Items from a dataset

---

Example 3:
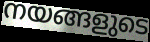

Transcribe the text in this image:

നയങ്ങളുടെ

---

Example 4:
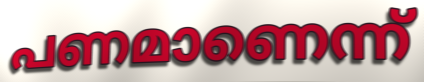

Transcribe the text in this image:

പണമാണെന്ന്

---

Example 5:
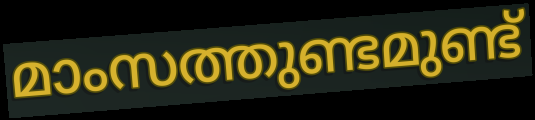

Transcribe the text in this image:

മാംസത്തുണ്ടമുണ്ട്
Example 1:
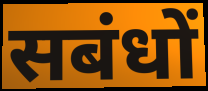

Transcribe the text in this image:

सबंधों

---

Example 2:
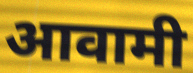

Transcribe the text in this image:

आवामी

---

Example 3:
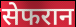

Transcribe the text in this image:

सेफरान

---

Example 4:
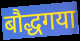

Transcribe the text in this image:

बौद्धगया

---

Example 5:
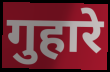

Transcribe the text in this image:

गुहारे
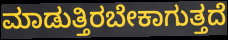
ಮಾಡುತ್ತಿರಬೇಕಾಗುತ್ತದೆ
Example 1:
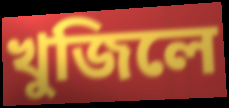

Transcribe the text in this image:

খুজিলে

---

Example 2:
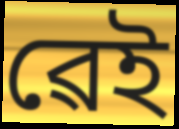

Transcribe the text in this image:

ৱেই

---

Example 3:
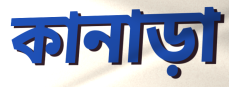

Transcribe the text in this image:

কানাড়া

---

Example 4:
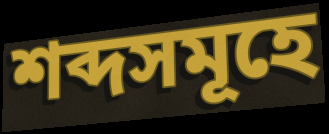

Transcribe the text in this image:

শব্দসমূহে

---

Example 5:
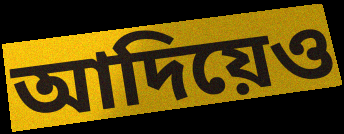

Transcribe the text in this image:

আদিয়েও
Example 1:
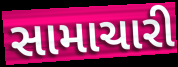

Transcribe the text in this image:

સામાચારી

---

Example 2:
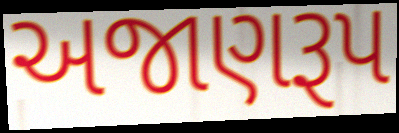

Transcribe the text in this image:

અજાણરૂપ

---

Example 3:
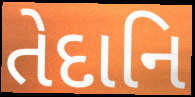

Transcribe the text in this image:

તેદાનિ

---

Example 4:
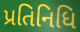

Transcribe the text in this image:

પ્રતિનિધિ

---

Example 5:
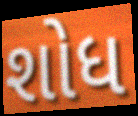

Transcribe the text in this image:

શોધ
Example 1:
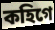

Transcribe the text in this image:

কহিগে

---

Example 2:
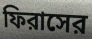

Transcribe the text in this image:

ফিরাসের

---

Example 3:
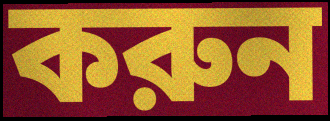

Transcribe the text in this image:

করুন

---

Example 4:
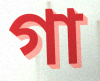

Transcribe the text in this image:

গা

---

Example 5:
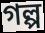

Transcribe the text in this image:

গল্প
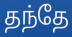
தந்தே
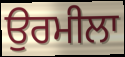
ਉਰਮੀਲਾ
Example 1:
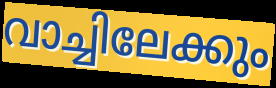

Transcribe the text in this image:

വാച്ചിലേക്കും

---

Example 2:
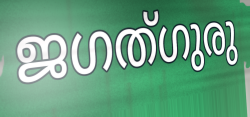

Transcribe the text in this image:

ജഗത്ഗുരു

_Task prompt_
All of the data above should be printed again exactly, though none of the pictures belong in the copy.

_Task result_
---

Example 3:

Transcribe the text in this image:

നയങ്ങളുടെ

---

Example 4:

Transcribe the text in this image:

പണമാണെന്ന്

---

Example 5:

Transcribe the text in this image:

മാംസത്തുണ്ടമുണ്ട്
Example 1:

Transcribe the text in this image:

सबंधों

---

Example 2:

Transcribe the text in this image:

आवामी

---

Example 3:

Transcribe the text in this image:

सेफरान

---

Example 4:

Transcribe the text in this image:

बौद्धगया

---

Example 5:

Transcribe the text in this image:

गुहारे
ಮಾಡುತ್ತಿರಬೇಕಾಗುತ್ತದೆ
Example 1:

Transcribe the text in this image:

খুজিলে

---

Example 2:

Transcribe the text in this image:

ৱেই

---

Example 3:

Transcribe the text in this image:

কানাড়া

---

Example 4:

Transcribe the text in this image:

শব্দসমূহে

---

Example 5:

Transcribe the text in this image:

আদিয়েও
Example 1:

Transcribe the text in this image:

સામાચારી

---

Example 2:

Transcribe the text in this image:

અજાણરૂપ

---

Example 3:

Transcribe the text in this image:

તેદાનિ

---

Example 4:

Transcribe the text in this image:

પ્રતિનિધિ

---

Example 5:

Transcribe the text in this image:

શોધ
Example 1:

Transcribe the text in this image:

কহিগে

---

Example 2:

Transcribe the text in this image:

ফিরাসের

---

Example 3:

Transcribe the text in this image:

করুন

---

Example 4:

Transcribe the text in this image:

গা

---

Example 5:

Transcribe the text in this image:

গল্প
தந்தே
ਉਰਮੀਲਾ
Example 1:

Transcribe the text in this image:

വാച്ചിലേക്കും

---

Example 2:

Transcribe the text in this image:

ജഗത്ഗുരു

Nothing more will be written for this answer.